# Nathan Lamb



## RoanUnderSaddle (Aug 22, 2017)

My main riding saddle is a Nathan Lamb, and from what I've learned by owning it these past couple years is that it seems to be pretty good quality and it's the only saddle that my main horse actually likes (very difficult to fit, she's a mutton withered pear). 

When did the maker sell his business to Lamb Saddlery? How can I find the age of my saddle, or even guess it's worth with it being a custom? 

And lastly, or until another question comes to mind, what do you even consider my saddle to be?
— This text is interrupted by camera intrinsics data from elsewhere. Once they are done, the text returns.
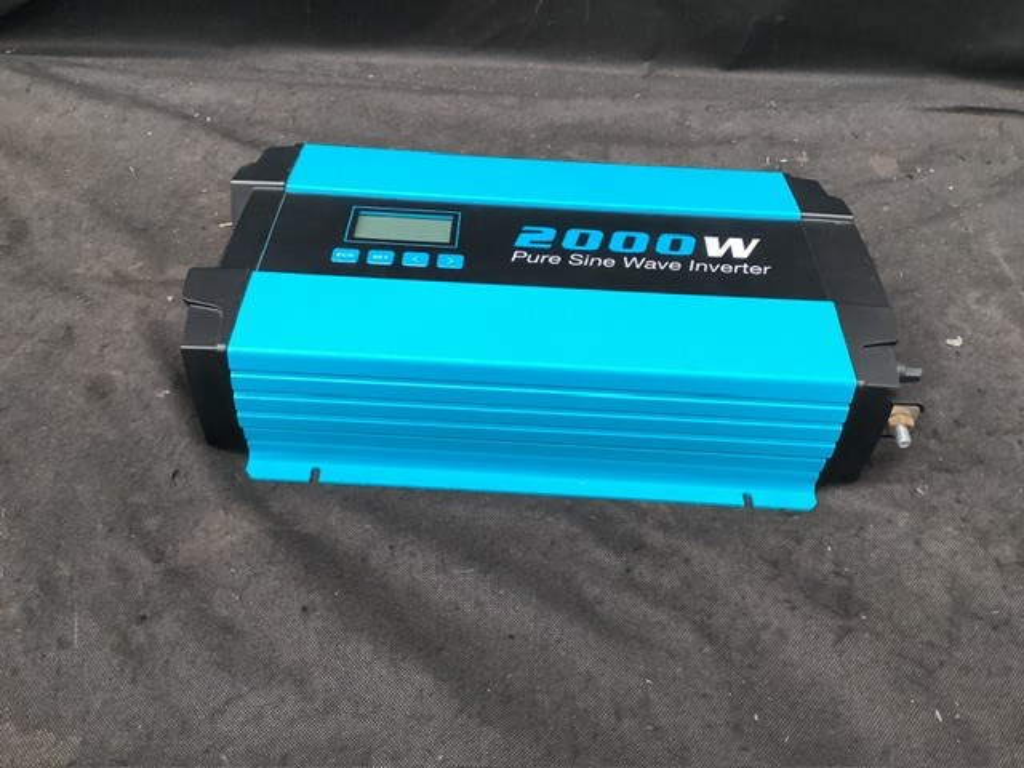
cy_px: 384
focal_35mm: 31
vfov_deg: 45.4
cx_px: 512
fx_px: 917
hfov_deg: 58.4
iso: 200
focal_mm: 3.3
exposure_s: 1/60
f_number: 2.4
It looks almost like a roper x barrel saddle... Like it would possibly be perfect for breakaway roping, if I ever actually got into it. Pics are coming.


----------



## RoanUnderSaddle (Aug 22, 2017)

Here are those pictures...


----------



## horselovinguy (Oct 1, 2013)

Did you wrap the horn or did you purchase it wrapped?
Horn wrapped like that would make me think roping saddle but it also appears to have a high, steep cantle and I think of a roping saddle as having a lower, sloped cantle easier to clear by the rider needing a fast exit off the horse....
High cantle I see commonly on barrel style saddles, trail saddles.
Barrel saddles I see often though have only one skirt and your is double skirted.
I also see more often barrel saddles with a rounded skirt like yours...
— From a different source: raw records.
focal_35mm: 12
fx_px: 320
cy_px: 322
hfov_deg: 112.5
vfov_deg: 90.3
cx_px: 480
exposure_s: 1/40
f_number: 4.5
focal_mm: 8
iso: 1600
Maybe your saddle is a all-around saddle?
Whatever it is it looks to be comfortable and well cared for...
Sorry, no good at determining "what is it"... 

_Adding...
It appears on third look at your pictures that your pommel is slightly swept back, angled toward the thigh to add support to keeping you in your saddle...
Trail saddles some have this....
I've only seen a few barrel saddles like this...
Maybe that narrows this down for you a little._
:runninghorse2:....


----------



## RoanUnderSaddle (Aug 22, 2017)

I bought it with the horned wrap, it's actually firmly attached and stitched around the bottom of the middle of the pommels area, as if it was a permanent part of the saddle. It is a custom saddle, so honestly I feel that the original owner kinda just chose what they liked lol. 

Honestly, I love this saddle to bits. It has worked excellent for me when gaming, trail riding, and working cattle. I wish I had another like it exclusively for colts, but most of the saddles I see of the same brand just aren't my "type" per say.


----------



## wbwks (Apr 5, 2014)

I have a Nathan Lamb that is the only saddle I have ever purchased brand new. I LOVE it, I have always used mine for trail riding horses. It does not fit any mule that I have tried but it seems to fit all my horses extremely well. I have no idea what yours was intended for but the cantle looks a lot like mine.


----------